視線の先には斬れたビルの縁に佇む、白く小さい姿。
少年が連れていた音速猿がいる。
(お前かーーーーー!!!)
注目の的となっている音速猿は、何故注目されているのか分かっていないらしく、戸惑ったようにきょとんとしている。
「チェイン!!」
「了解!」
「結局お前の持ち込み企画だったな…!」
「すいませんごめんなさい知らなかったんです本当に!!」
クラウスの号令でチェインが即座に動いた。逃がさないよう、怖がらせないよう慎重に、音速猿に近づいていく。
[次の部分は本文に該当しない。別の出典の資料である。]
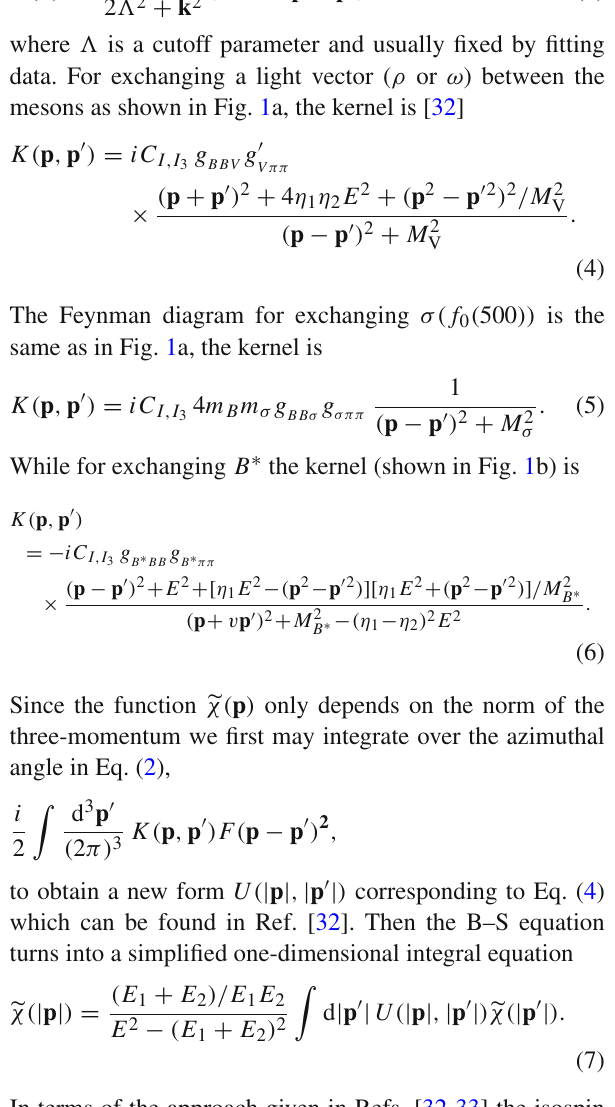
2 (cid:2) 2 − M 2 F ( k ) =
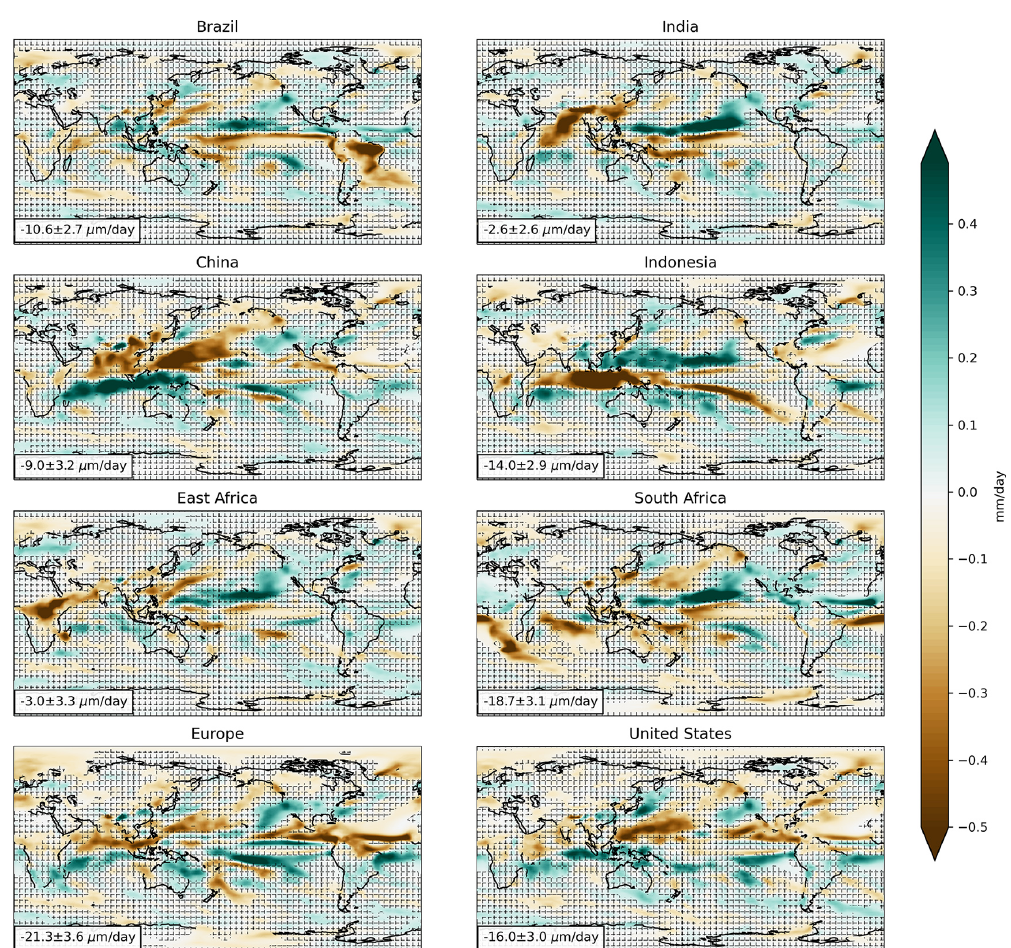
Figure 1. Spatial distribution of the change in precipitation rate (mmd − 1 ) due to the addition of an identical amount and composition of aerosol emissions in each of the eight regions. Grid lines indicate regions where the changes are not statistically significant at the 95% confidence level via a two-sided t test. Global-mean precipitation rate change and 95% confidence intervals ( ± 1 . 96 σ ) (µmd − 1 ) are shown in the bottom left corner of each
だが音速猿の方は、その捕まえようとする行動を察したらしく、近づいてきた分だけ怯えた様子でじりじりと後退し、
「あ」
あと少しで手が届くといった所で、縁から飛ぶように逃げた。
「しまった!」
落ちるように逃げだした音速猿を追いかける形で、チェインも壁をひらりと飛び越える。
「待て猿ウウウウウウウウウウウ!!」
「……結理、もう大丈夫だ。君は召喚された半神の位置を捕捉してくれ給え。見つけ次第チェインと位置情報の交換を」
「了解しました。それと……」
指示に即座に頷き、結理は術を解除して立ち上がると、クラウスの血で赤く染まった手を見せて、やや躊躇いがちに続けた。
「『もらっても』いいですか?」
「ああ構わない。君も消費してしまっただろう」
「ありがとうございます」
軽く頭を下げてから、結理は手についた赤を舐めとりながらチェインの後を追うように外へ向かって駆け出した。走りながら無駄に力が入りそうになる体を制御しつつ、空中に身を躍らせる。
(……あ、そういえば……)
落下しながら、ふと事務所の惨状を思い出す。盛大に切り裂かれた室内の調度品は、斬撃とその際に出た瓦礫のせいで粗方全滅していた。当然、クラウスが大事に育てている鉢植えも例外ではない。
「これは……どっかで血の雨が降るかなあ…?」
苦笑しつつ魔力を練り上げる。『八つ当たり』は自分の関知する所ではない。今は与えられた任務を全うするだけだ。
「『風術』!」
風を起こして落下速度を調節し、街灯の上にふわりと着地する。細く長く息を吐いて意識を集中させ、一つの方角をぴたりと見据えた。
「……見つけた」
小さく呟き、結理は街灯から飛び降りて走り出した。足は止めずに携帯を取り出して、慣れた操作で電話をかける。
相手は2コールで出た。
『はい』
「結理です。半神は暴れ回りながら混沌の角塔方面に向かってます。まだご機嫌斜めっぽいですねぇ……」
『分かった。猿の方は逆方向に向かってる。鉢合うようだったらまた連絡して。』
「了解です」
チェインとの長くない会話を終えて、走る速度を上げた。その間周囲の気配を探ることは忘れない。結理が探しているのは半神だけではない。この物騒で危険なゲームを仕組んだ主催者自身もだ。